Samuel's body moved on its own. He glanced at Jaun, searching for betrayal or trap. Jaun's face was unreadable, but his hand tipped toward the road. There was an odd,… reluctant honor in it now—not friendship, but a thing like it.
Samuel swallowed. The phone still in his hand blinked with Jake's pleading. He turned his head toward the wrecked line of people, toward the ruin that might hide his man.
Jaun Ryu spoke again, softer this time, the words clipped but decisive. "You should go, and get your friend, because if he is fighting Pacheon Jo, he might die, and I also don't want to fight you know, since Pacheon Jo is not on his lair, I too, have something it do."
Samuel's mouth tightened. He wasn't built to beg or to wait; he was built to go, to barrel forward until nothing stood. He had men who relied on him to do exactly that.

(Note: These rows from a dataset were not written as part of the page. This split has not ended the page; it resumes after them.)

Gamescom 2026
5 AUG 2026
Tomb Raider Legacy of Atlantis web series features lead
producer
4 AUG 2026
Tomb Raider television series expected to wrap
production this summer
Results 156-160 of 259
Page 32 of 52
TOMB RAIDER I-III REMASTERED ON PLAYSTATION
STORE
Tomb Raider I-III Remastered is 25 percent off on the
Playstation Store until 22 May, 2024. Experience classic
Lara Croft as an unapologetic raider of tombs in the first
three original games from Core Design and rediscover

"Stay right where you are, I am coming, Send ,e the location if possible," he said into the phone, voice knife-steady despite the blood on his lips. Determination made his features hard again.
He looked at Jaun once—eyes sharp, a flash of old familiarity there and the echo of something like history—and then turned and ran, back toward the city that had birthed this mess, toward Incheon's rotten heart, toward whatever fight would decide a life.